Market participants see the arrival of competitively priced Chinese models as a clear catalyst. Andy Palmer, a former Nissan executive who launched the mass-market Leaf EV, said: "Consumer interest in EVs is clearly stimulated by low-cost, very good Chinese cars arriving on the market."

Supply of used EVs is also increasing, and demand for those vehicles is strong. Online marketplace OLX reported that sales leads for Chinese brands in France jumped more than fourfold year-on-year in May. German online marketplace Carwow said EV interest - measured by vehicle configurations and purchase enquiries - has stabilised at 70% to 75%, up from roughly 40% earlier this year. "This development has long since evolved from a short-term effect to a sustainable trend," said Philipp Sayler von Amende, managing director of Carwow Germany.

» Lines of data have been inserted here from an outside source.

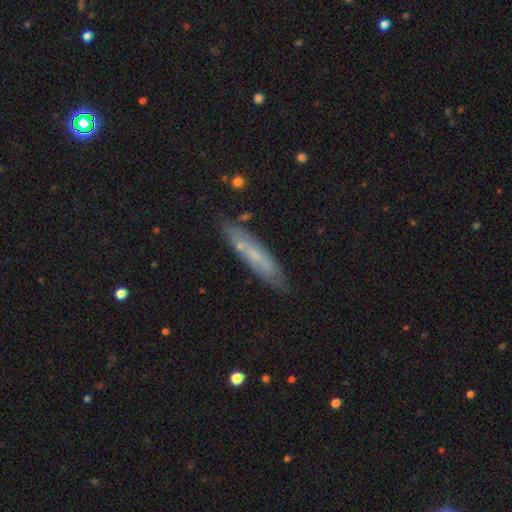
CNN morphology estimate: Q: Smooth or featured?
A: smooth (50%); runner-up: featured or disk (42%)
Q: Merging?
A: none (79%); runner-up: minor disturbance (15%)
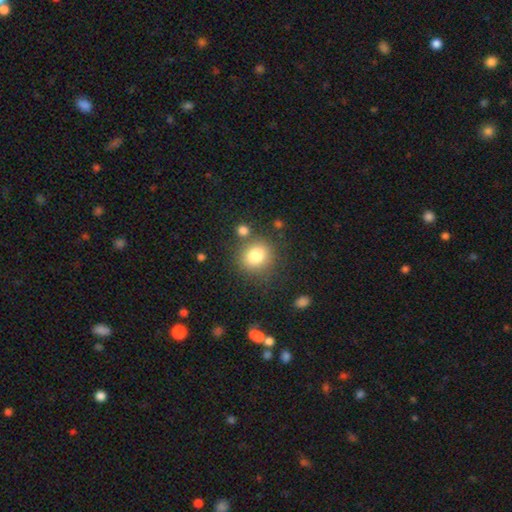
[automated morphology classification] type=smooth (80%); roundness=round (83%); merging=none (77%).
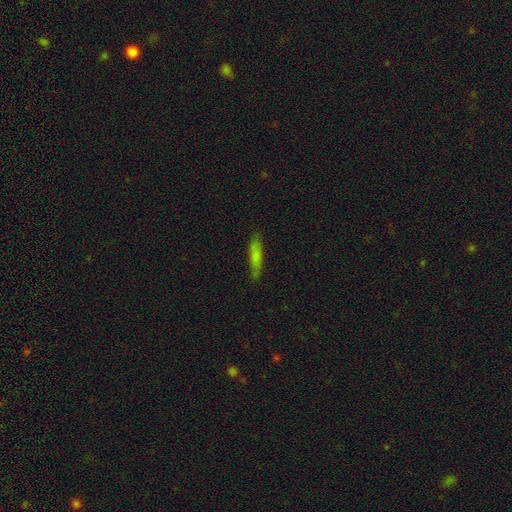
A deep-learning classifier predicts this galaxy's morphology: This appears to be a smooth galaxy with no disk features (76%) that is cigar-shaped (75%). Merging: none (81%).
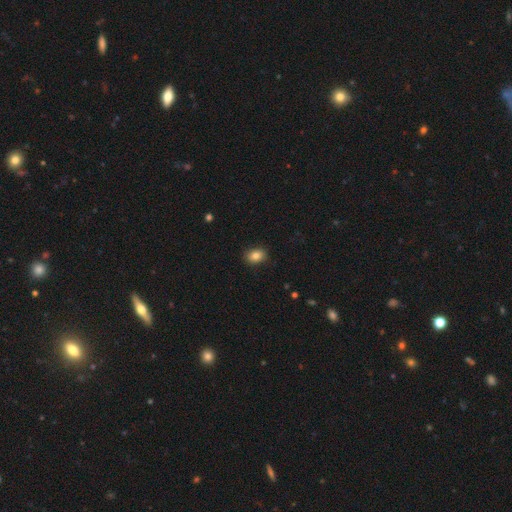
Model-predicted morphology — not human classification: type=smooth (84%); roundness=in between (67%); merging=none (88%).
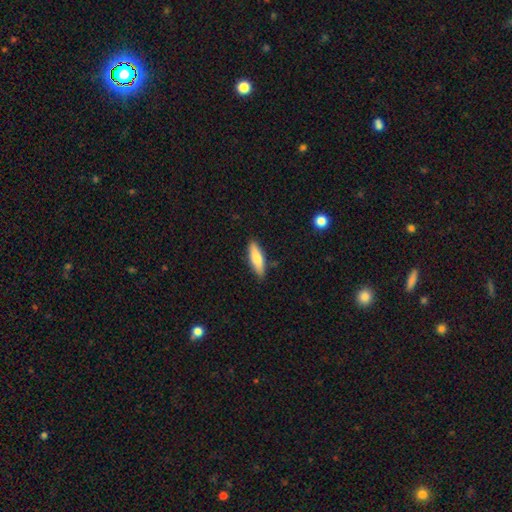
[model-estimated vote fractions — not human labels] Smooth or featured: smooth — 76% (featured or disk — 18%)
How rounded: cigar-shaped — 57% (in between — 42%)
Merging: none — 86% (minor disturbance — 11%)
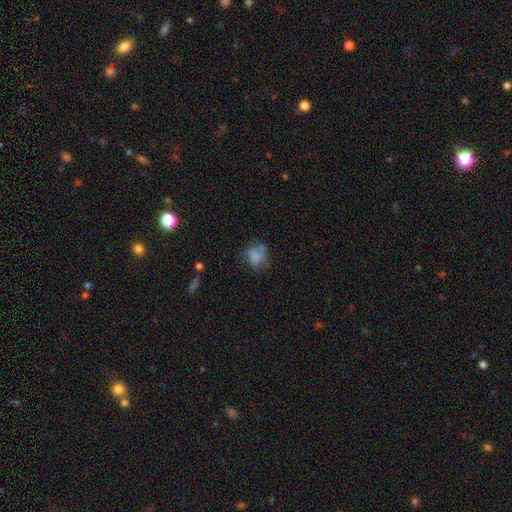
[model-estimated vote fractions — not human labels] Overall: smooth (66%). How rounded: round (54%; in between 45%). Merging: none (44%; minor disturbance 28%).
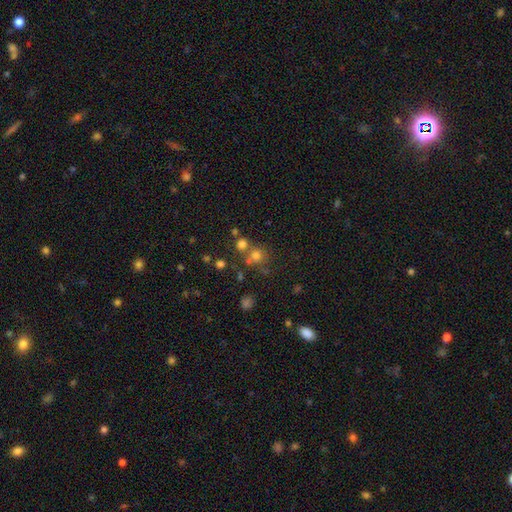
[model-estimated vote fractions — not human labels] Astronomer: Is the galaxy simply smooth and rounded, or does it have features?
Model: smooth — 71%.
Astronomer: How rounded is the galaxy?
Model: round — 88%.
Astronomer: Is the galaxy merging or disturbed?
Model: none — 59%.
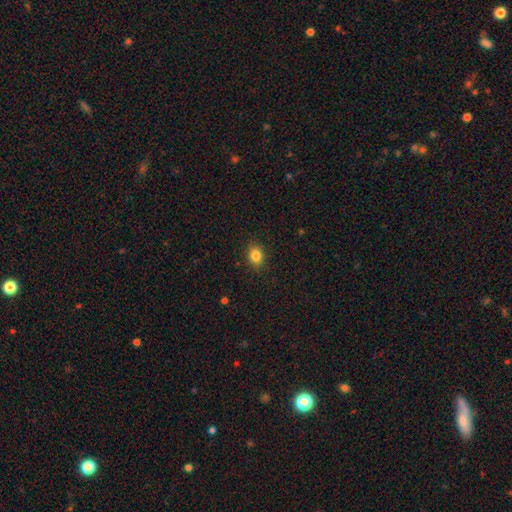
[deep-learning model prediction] A smooth galaxy with no disk features (84%) that is in between round and cigar-shaped (50%).

Vote fractions:
- Smooth or featured? smooth: 84% / star or artifact: 11% / featured or disk: 5%
- How rounded? in between: 50% / round: 49% / cigar-shaped: 1%
- Merging? none: 88% / minor disturbance: 9% / major disturbance: 2% / merger: 1%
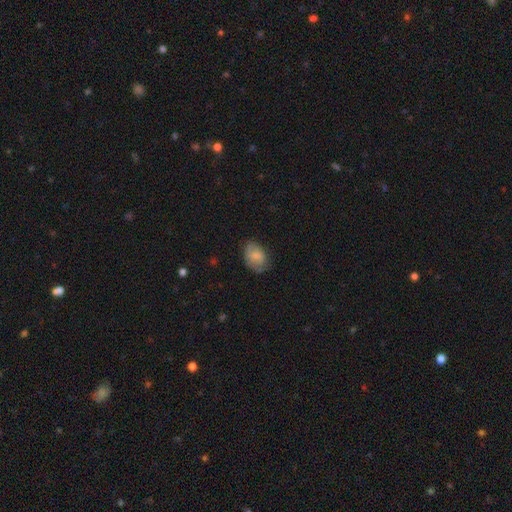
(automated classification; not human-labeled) Morphology: type=smooth (77%); roundness=in between (77%); merging=none (65%).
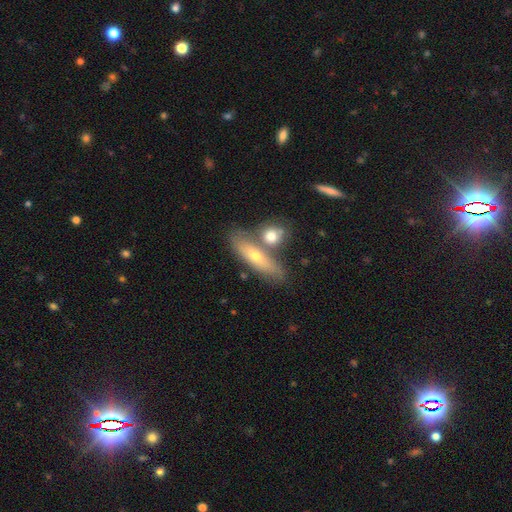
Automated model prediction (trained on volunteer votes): This appears to be a smooth galaxy with no disk features (54%) that is cigar-shaped (55%). Merging: none (56%).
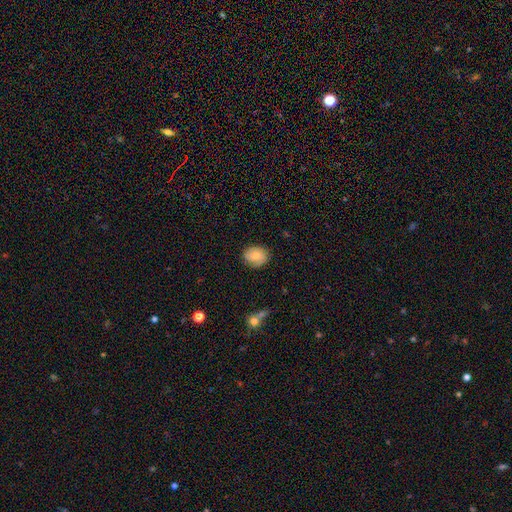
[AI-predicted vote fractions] This appears to be a smooth galaxy with no disk features (68%) that is round (57%). Merging: none (78%).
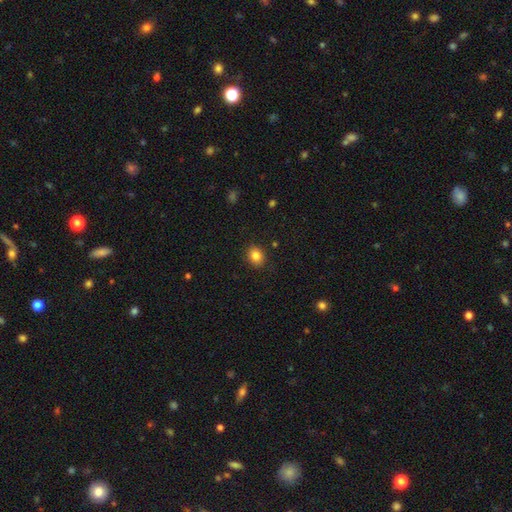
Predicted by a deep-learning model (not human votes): Overall: smooth (84%). How rounded: round (64%; in between 35%). Merging: none (90%).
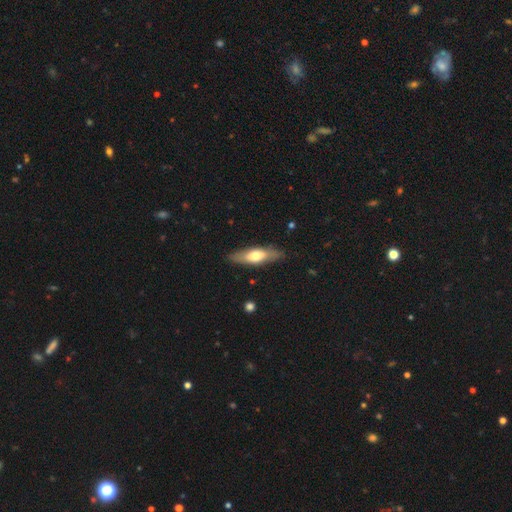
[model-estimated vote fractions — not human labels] Smooth or featured? smooth (56%)
How rounded? cigar-shaped (53%)
Merging? none (85%)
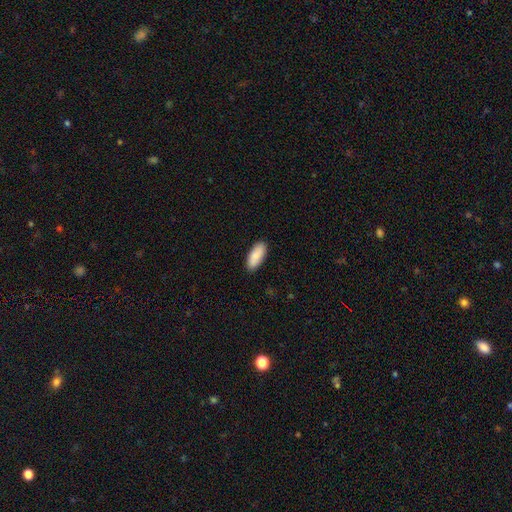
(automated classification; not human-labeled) A smooth galaxy with no disk features (87%) that is in between round and cigar-shaped (83%). Merging: none (89%).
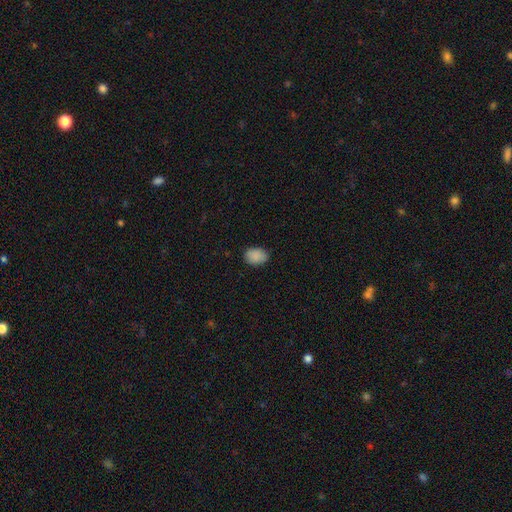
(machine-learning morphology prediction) smooth 89%, star or artifact 8%, featured or disk 3%. Down the decision tree: how rounded — in between (71%); merging — none (83%).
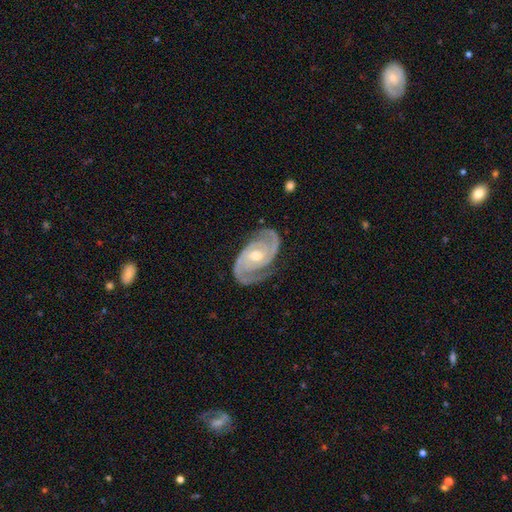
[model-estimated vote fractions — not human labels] featured or disk 93%, star or artifact 4%, smooth 3%. Down the decision tree: edge-on disk — no (97%); bar — no (51%); spiral arms — yes (98%); spiral arm count — 2 (89%); spiral winding — tight (58%); bulge size — moderate (67%); merging — none (80%).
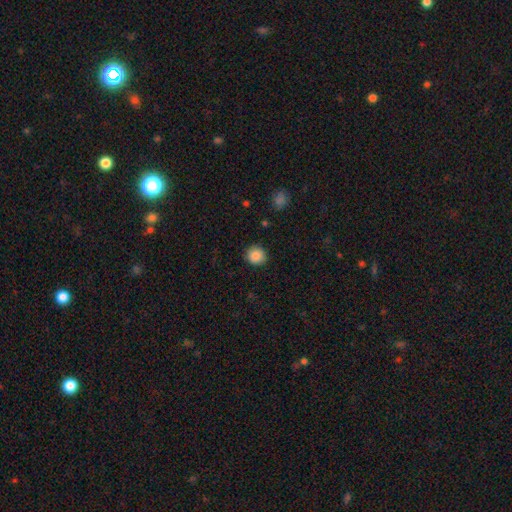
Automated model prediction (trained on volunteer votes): Smooth or featured: smooth — 87% (star or artifact — 9%)
How rounded: round — 90% (in between — 9%)
Merging: none — 89% (minor disturbance — 8%)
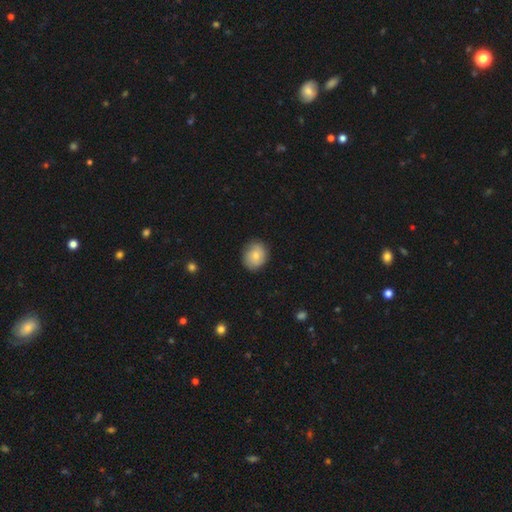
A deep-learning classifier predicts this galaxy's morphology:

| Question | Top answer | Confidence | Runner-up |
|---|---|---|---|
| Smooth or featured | smooth | 75% | featured or disk (17%) |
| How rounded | round | 65% | in between (34%) |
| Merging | none | 81% | minor disturbance (15%) |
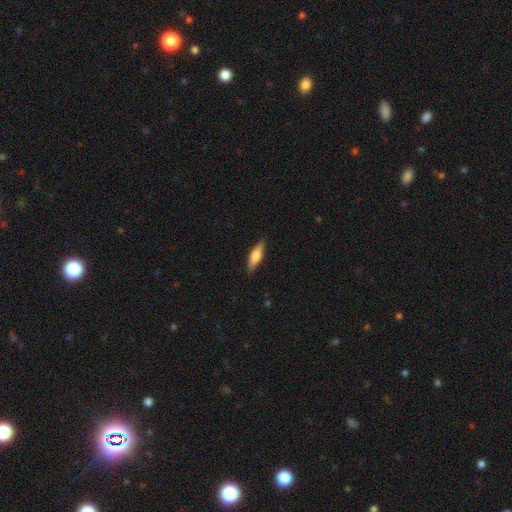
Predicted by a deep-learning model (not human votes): Smooth or featured?
  - smooth: 51% *
  - featured or disk: 43%
  - star or artifact: 6%
How rounded?
  - cigar-shaped: 58% *
  - in between: 39%
  - round: 3%
Merging?
  - none: 88% *
  - minor disturbance: 9%
  - major disturbance: 2%
  - merger: 1%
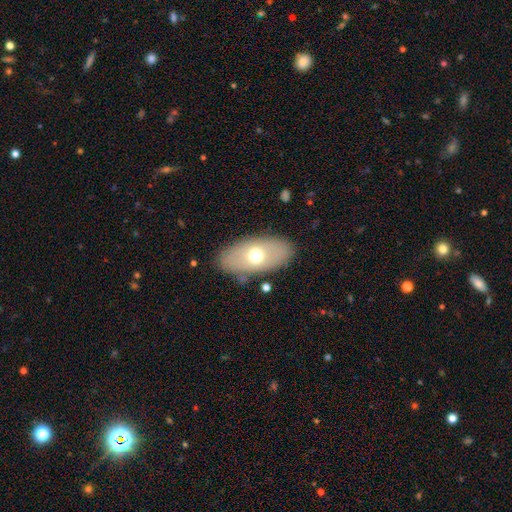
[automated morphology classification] This appears to be a smooth galaxy with no disk features (60%) that is in between round and cigar-shaped (91%). Merging: none (83%).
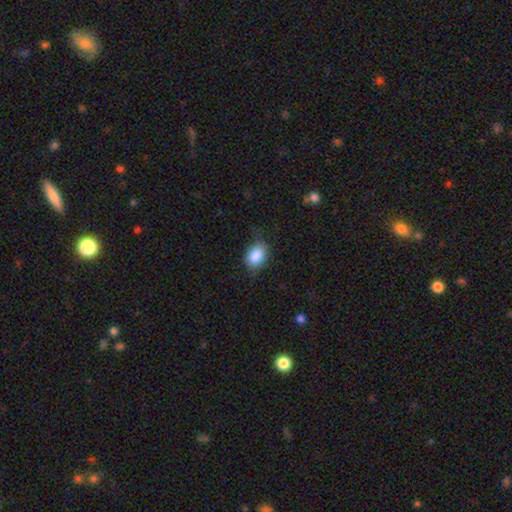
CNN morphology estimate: This is clearly a smooth galaxy (87%). How rounded: likely in between (78%). Merging: likely none (73%).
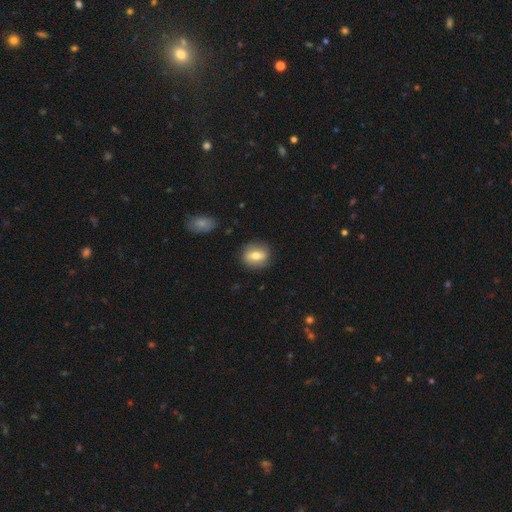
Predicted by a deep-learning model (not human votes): smooth 62%, featured or disk 30%, star or artifact 8%. Down the decision tree: how rounded — round (61%); merging — none (85%).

Used EVs remain relatively inexpensive in many markets. Price reductions led by Tesla in 2023 pushed down resale values, though secondhand EV prices are now starting to firm as demand strengthens. Danish used-car platform Bilbasen expects used EV prices to rise 10% this year. In Britain, two- to four-year-old EVs typically trade for about 33% of their original price, compared with about 52% for petrol and diesel cars, according to dealer services firm Cox Automotive.

Philip Nothard, insight director at Cox Automotive, said that a growing supply of affordable new and used EVs should help sustain demand even if fuel prices moderate: "The market should stabilise," he said. "I very much doubt that we'll see a downturn."


Implications for markets and sectors

The interplay between elevated fuel costs, more affordable EV options and expanding charging infrastructure appears to be reshaping consumer interest across new-car and used-car markets in Europe. Automakers, used-car platforms and energy markets are the most directly affected sectors as buying patterns shift in response to both short-term price signals and structural changes in vehicle availability and affordability.

Risks

  • If petrol prices decline, the recent uplift in EV demand could diminish, affecting automakers' short-term sales and order books - impacting auto manufacturers and used-car markets.
  • Shipping and supply disruptions tied to the Iran conflict may take weeks to resolve, keeping oil flows through the Strait of Hormuz constrained and fuel prices elevated - impacting energy markets and consumer vehicle choice.
  • Resale prices for EVs remain sensitive to manufacturer pricing strategies; sharp cuts can pull down used values, introducing volatility into the used-car sector and dealer margins.